Saved data entries
^^^^^^^^
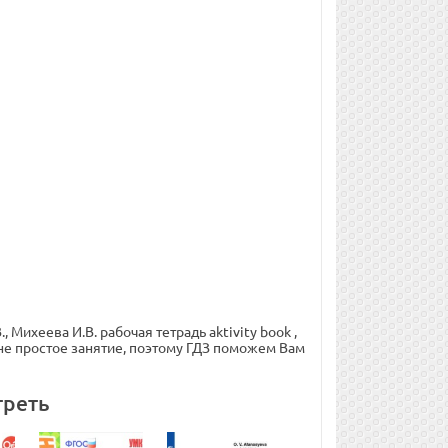
Михеева И.В. рабочая тетрадь aktivity book ,
не простое занятие, поэтому ГДЗ поможем Вам
треть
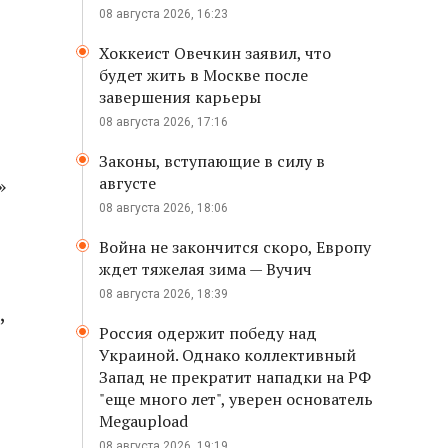
08 августа 2026, 16:23
Хоккеист Овечкин заявил, что
будет жить в Москве после
завершения карьеры
08 августа 2026, 17:16
Законы, вступающие в силу в
»
августе
08 августа 2026, 18:06
Война не закончится скоро, Европу
ждет тяжелая зима — Вучич
08 августа 2026, 18:39
,
Россия одержит победу над
Украиной. Однако коллективный
Запад не прекратит нападки на РФ
"еще много лет", уверен основатель
Megaupload
08 августа 2026, 19:19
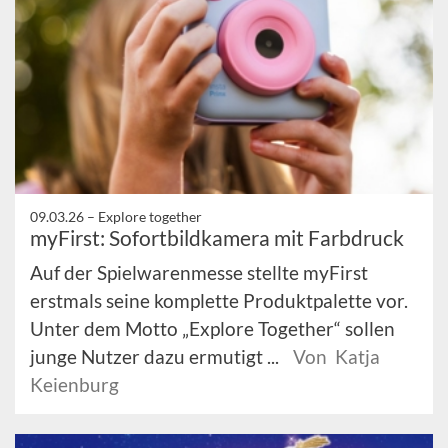
09.03.26 –
Explore together
myFirst: Sofortbildkamera mit Farbdruck
Auf der Spielwarenmesse stellte myFirst
erstmals seine komplette Produktpalette vor.
Unter dem Motto „Explore Together“ sollen
junge Nutzer dazu ermutigt ...
Von Katja
Keienburg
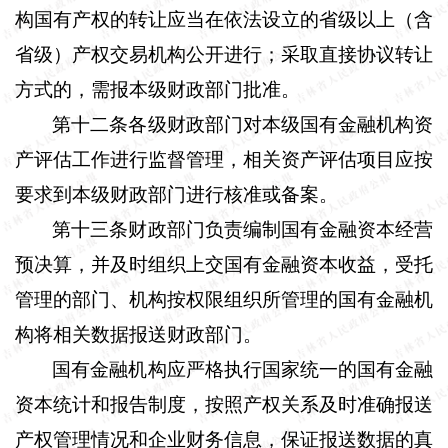
构国有产权的转让应当在依法设立的省级以上（含
省级）产权交易机构公开进行；采取直接协议转让
方式的，需报本级财政部门批准。
第十二条
各级财政部门对本级国有金融机构资
产评估工作进行监督管理，相关资产评估项目应按
要求到本级财政部门进行核准或备案。
第十三条
财政部门负责编制国有金融资本经营
预决算，并及时组织上交国有金融资本收益，受托
管理的部门、机构按权限组织所管理的国有金融机
构将相关数据报送财政部门。
国有金融机构应严格执行国家统一的国有金融
资本统计和报告制度，按照产权关系及时准确报送
产权管理情况和企业财务信息，保证报送数据的真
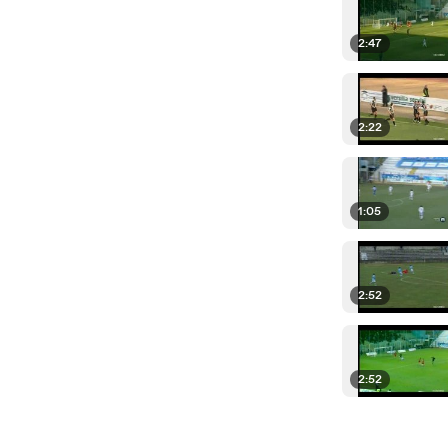
2:47
2:22
1:05
2:52
2:52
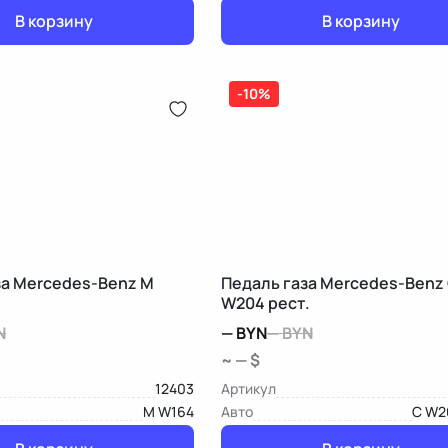
В корзину
В корзину
-10%
за Mercedes-Benz M
Педаль газа Mercedes-Benz
W204 рест.
N
—
BYN
—
BYN
~ — $
12403
Артикул
M W164
Авто
C W2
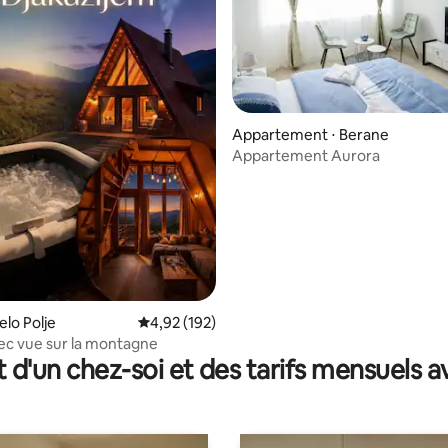
Appartement ⋅ Berane
Appartement Aurora
jelo Polje
Évaluation moyenne sur la base de 192 comme
4,92 (192)
e sur la base de 7 commentaires : 5 sur 5
ec vue sur la montagne
t d'un chez-soi et des tarifs mensuels 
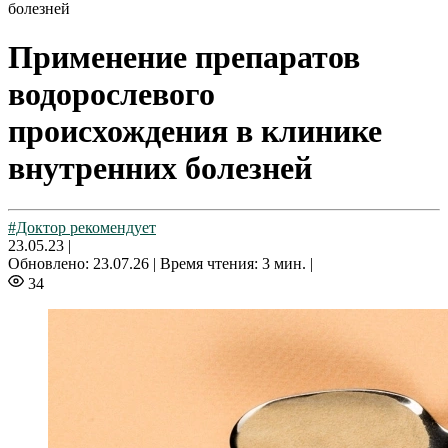
болезней
Применение препаратов
водорослевого
происхождения в клинике
внутренних болезней
#Доктор рекомендует
23.05.23
|
Обновлено: 23.07.26 |
Время чтения: 3 мин. |
34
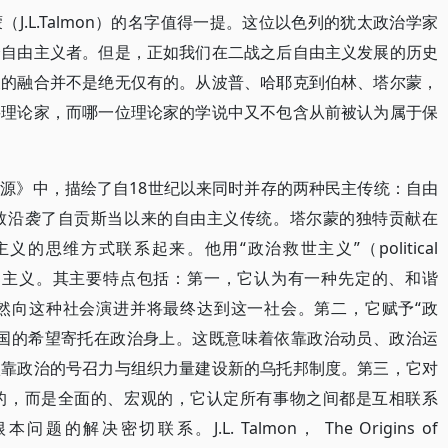
J.L.Talmon）的名字值得一提。这位以色列的犹太政治学家
个自由主义者。但是，正如我们在二战之后自由主义发展的历史
义的融合并不是绝无仅有的。从波普、哈耶克到伯林、塔尔蒙，
要理论家，而哪一位理论家的学说中又不包含从前被认为属于保
源》中，描绘了自18世纪以来同时并存的两种民主传统：自由
致沿袭了自贡斯当以来的自由主义传统。塔尔蒙的独特贡献在
思维方式联系起来。他用“政治救世主义”（political
乌托邦主义。其主要特点包括：第一，它认为有一种先定的、和谐
然向这种社会演进并将最终达到这一社会。第二，它赋予“政
王国的希望寄托在政治身上。这既意味着依靠政治动员、政治运
依靠政治的号召力与组织力量建设新的乌托邦制度。第三，它对
的，而是全面的、宏观的，它认定所有事物之间都是互相联系
决密切联系。J.L. Talmon， The Origins of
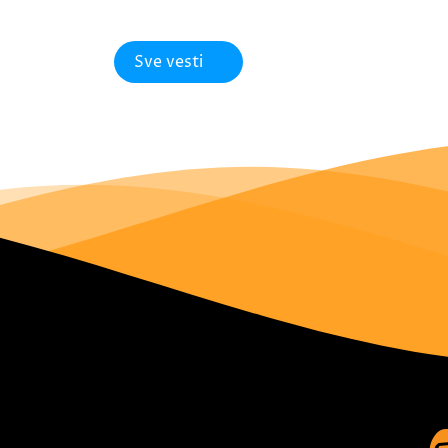
Sve vesti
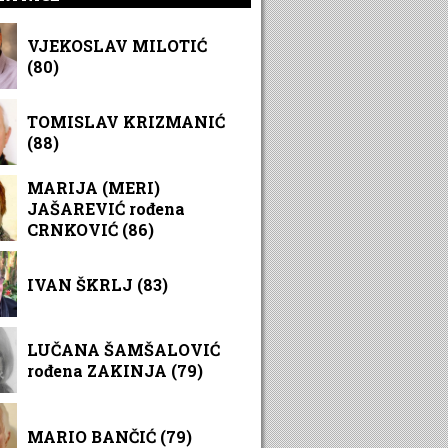
VJEKOSLAV MILOTIĆ
(80)
TOMISLAV KRIZMANIĆ
(88)
MARIJA (MERI)
JAŠAREVIĆ rođena
CRNKOVIĆ (86)
IVAN ŠKRLJ (83)
LUČANA ŠAMŠALOVIĆ
rođena ZAKINJA (79)
MARIO BANČIĆ (79)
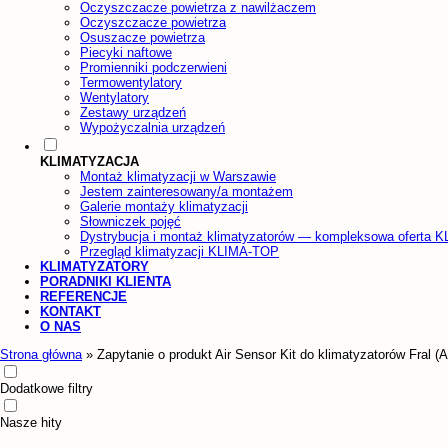
Oczyszczacze powietrza z nawilżaczem
Oczyszczacze powietrza
Osuszacze powietrza
Piecyki naftowe
Promienniki podczerwieni
Termowentylatory
Wentylatory
Zestawy urządzeń
Wypożyczalnia urządzeń
KLIMATYZACJA
Montaż klimatyzacji w Warszawie
Jestem zainteresowany/a montażem
Galerie montaży klimatyzacji
Słowniczek pojęć
Dystrybucja i montaż klimatyzatorów — kompleksowa oferta 
Przegląd klimatyzacji KLIMA-TOP
KLIMATYZATORY
PORADNIKI KLIENTA
REFERENCJE
KONTAKT
O NAS
Strona główna
»
Zapytanie o produkt Air Sensor Kit do klimatyzatorów Fr
Dodatkowe filtry
Nasze hity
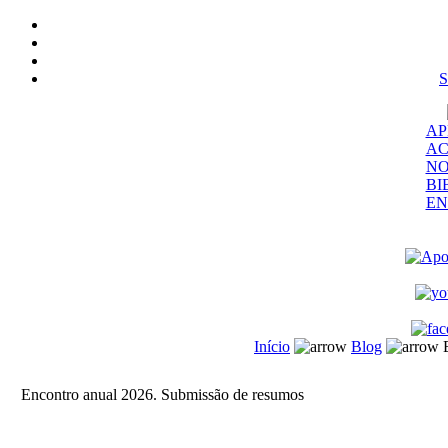
S
AP
AC
NO
BI
EN
Início
Blog
E
Encontro anual 2026. Submissão de resumos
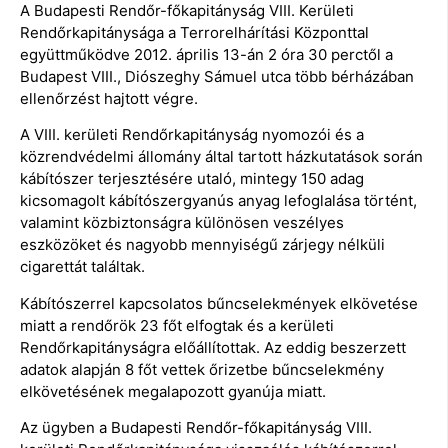
A Budapesti Rendőr-főkapitányság VIII. Kerületi
Rendőrkapitánysága a Terrorelhárítási Központtal
együttműködve 2012. április 13-án 2 óra 30 perctől a
Budapest VIII., Diószeghy Sámuel utca több bérházában
ellenőrzést hajtott végre.
A VIII. kerületi Rendőrkapitányság nyomozói és a
közrendvédelmi állomány által tartott házkutatások során
kábítószer terjesztésére utaló, mintegy 150 adag
kicsomagolt kábítószergyanús anyag lefoglalása történt,
valamint közbiztonságra különösen veszélyes
eszközöket és nagyobb mennyiségű zárjegy nélküli
cigarettát találtak.
Kábítószerrel kapcsolatos bűncselekmények elkövetése
miatt a rendőrök 23 főt elfogtak és a kerületi
Rendőrkapitányságra előállítottak. Az eddig beszerzett
adatok alapján 8 főt vettek őrizetbe bűncselekmény
elkövetésének megalapozott gyanúja miatt.
Az ügyben a Budapesti Rendőr-főkapitányság VIII.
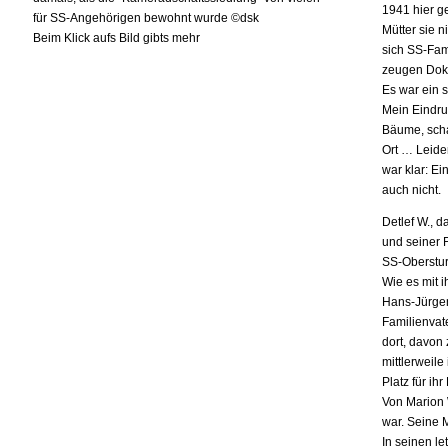
1941 hier g
für SS-Angehörigen bewohnt wurde ©dsk
Mütter sie n
Beim Klick aufs Bild gibts mehr
sich SS-Fam
zeugen Doku
Es war ein 
Mein Eindru
Bäume, schat
Ort … Leide
war klar: Ei
auch nicht.
Detlef W., 
und seiner 
SS-Oberstur
Wie es mit i
Hans-Jürgen
Familienvat
dort, davon
mittlerweil
Platz für i
Von Marion 
war. Seine 
In seinen l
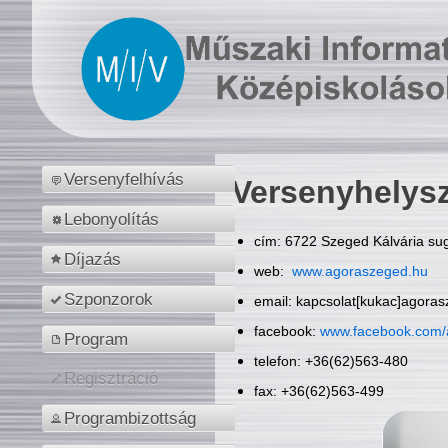
Versenyfelhívás
Versenyhelys
Lebonyolítás
cím: 6722 Szeged Kálvária sug
Díjazás
web:
www.agoraszeged.hu
Szponzorok
email: kapcsolat[kukac]agora
facebook:
www.facebook.com/
Program
telefon: +36(62)563-480
Regisztráció
fax: +36(62)563-499
Programbizottság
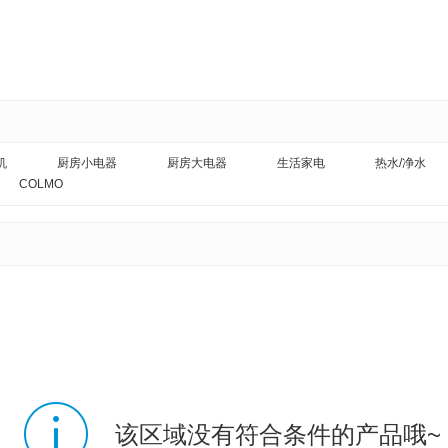
机
厨房小电器
厨房大电器
生活家电
热水/净水
COLMO
该区域没有符合条件的产品哦~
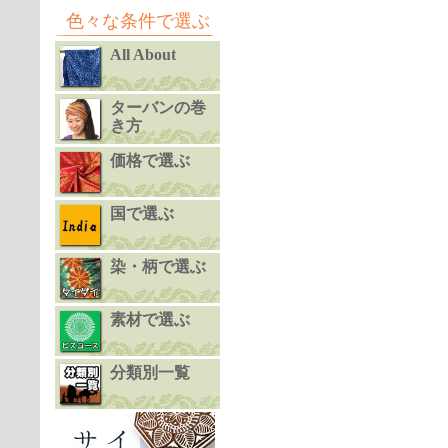
色々な条件で選ぶ
All About
ターバンの巻
き方
価格で選ぶ
国で選ぶ
染・柄で選ぶ
素材で選ぶ
分類別一覧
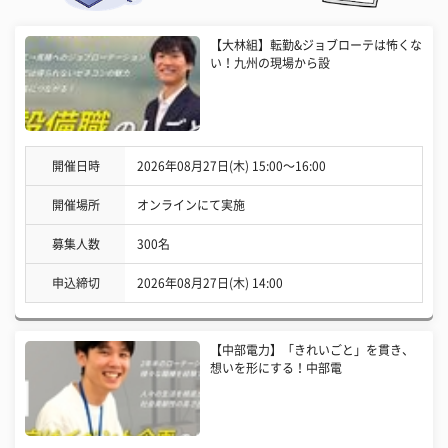
【大林組】転勤&ジョブローテは怖くな
い！九州の現場から設
開催日時
2026年08月27日(木) 15:00〜16:00
開催場所
オンラインにて実施
募集人数
300名
申込締切
2026年08月27日(木) 14:00
【中部電力】「きれいごと」を貫き、
想いを形にする！中部電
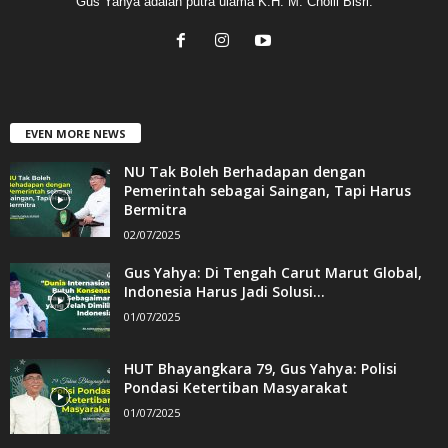
Gus Yahya adalah putra ulama K.H. M. Cholil Bisri.
EVEN MORE NEWS
NU Tak Boleh Berhadapan dengan
Pemerintah sebagai Saingan, Tapi Harus
Bermitra
02/07/2025
Gus Yahya: Di Tengah Carut Marut Global,
Indonesia Harus Jadi Solusi...
01/07/2025
HUT Bhayangkara 79, Gus Yahya: Polisi
Pondasi Ketertiban Masyarakat
01/07/2025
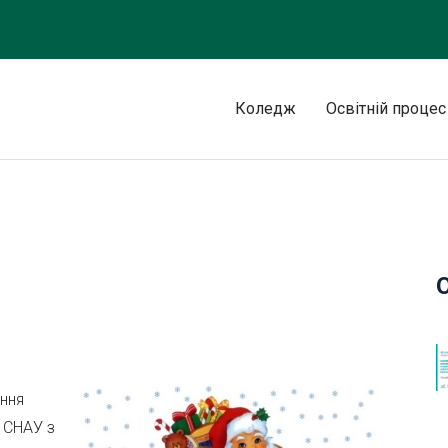
Коледж
Освітній процес
ення
і СНАУ з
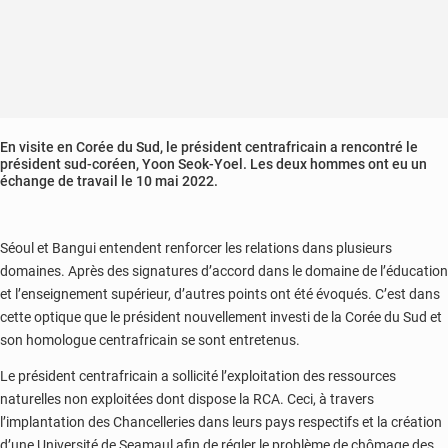
En visite en Corée du Sud, le président centrafricain a rencontré le
président sud-coréen, Yoon Seok-Yoel. Les deux hommes ont eu un
échange de travail le 10 mai 2022.
Séoul et Bangui entendent renforcer les relations dans plusieurs
domaines. Après des signatures d’accord dans le domaine de l’éducation
et l’enseignement supérieur, d’autres points ont été évoqués. C’est dans
cette optique que le président nouvellement investi de la Corée du Sud et
son homologue centrafricain se sont entretenus.
Le président centrafricain a sollicité l’exploitation des ressources
naturelles non exploitées dont dispose la RCA. Ceci, à travers
l’implantation des Chancelleries dans leurs pays respectifs et la création
d’une Université de Seamaul afin de régler le problème de chômage des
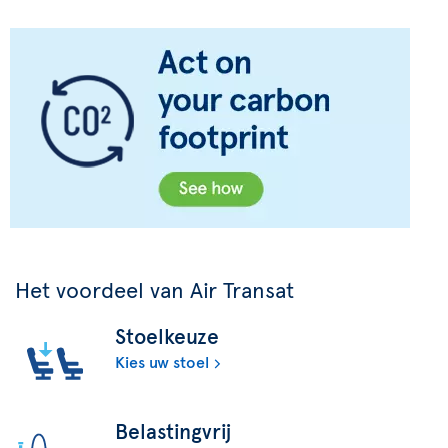
Het voordeel van Air Transat
Stoelkeuze
Kies uw stoel
Belastingvrij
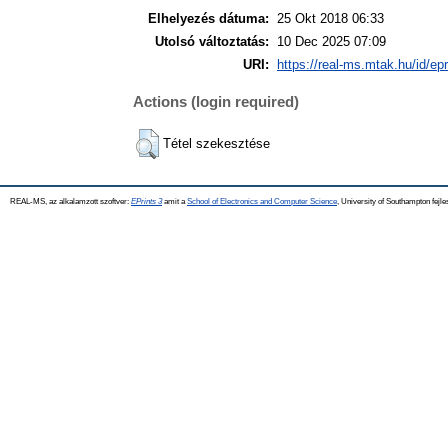
Elhelyezés dátuma:
25 Okt 2018 06:33
Utolsó változtatás:
10 Dec 2025 07:09
URI:
https://real-ms.mtak.hu/id/ep
Actions (login required)
Tétel szekesztése
REAL-MS, az alkalamzott szoftver:
EPrints 3
amit a
School of Electronics and Computer Science
, University of Southampton fejle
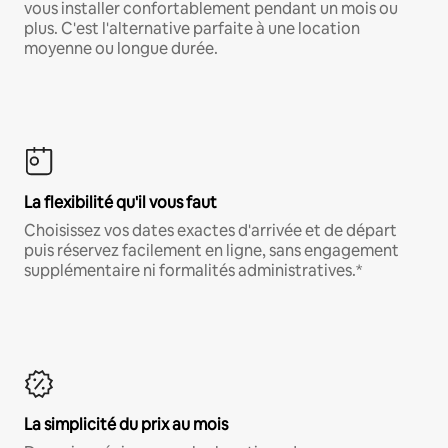
vous installer confortablement pendant un mois ou
plus. C'est l'alternative parfaite à une location
moyenne ou longue durée.
La flexibilité qu'il vous faut
Choisissez vos dates exactes d'arrivée et de départ
puis réservez facilement en ligne, sans engagement
supplémentaire ni formalités administratives.*
La simplicité du prix au mois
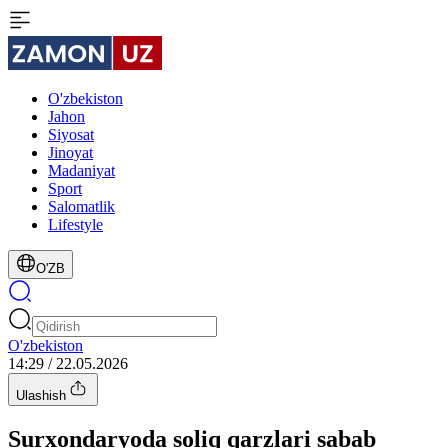
O'zbekiston
Jahon
Siyosat
Jinoyat
Madaniyat
Sport
Salomatlik
Lifestyle
O'ZB
O'zbekiston
14:29 / 22.05.2026
Ulashish
Surxondaryoda soliq qarzlari sabab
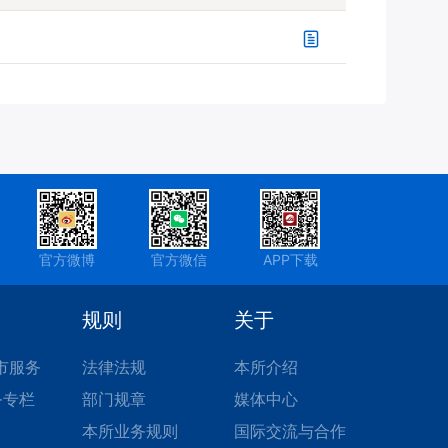
官方微博
官方微信
APP下载
规则
关于
市服务
法律法规
本所介绍
务专栏
部门规章
媒体中心
本所业务规则
国际交流与合作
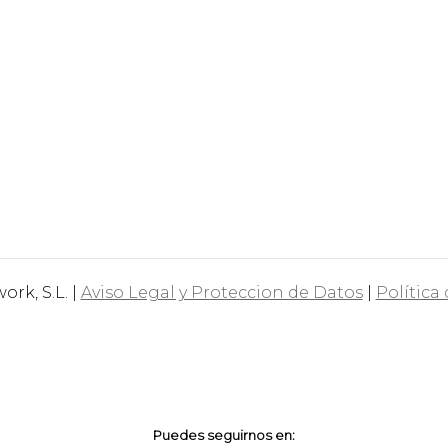
rk, S.L. |
Aviso Legal y Proteccion de Datos
|
Política
Puedes seguirnos en:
^^^^^^^^
• PROBLEM DESCRIPTION:
Without the pictures, write out the lines from the beginning of the entries through the line with "ждет тяжелая зима — Вучич".

• WRITTEN RESPONSE:
Михеева И.В. рабочая тетрадь aktivity book ,
не простое занятие, поэтому ГДЗ поможем Вам
треть
08 августа 2026, 16:23
Хоккеист Овечкин заявил, что
будет жить в Москве после
завершения карьеры
08 августа 2026, 17:16
Законы, вступающие в силу в
»
августе
08 августа 2026, 18:06
Война не закончится скоро, Европу
ждет тяжелая зима — Вучич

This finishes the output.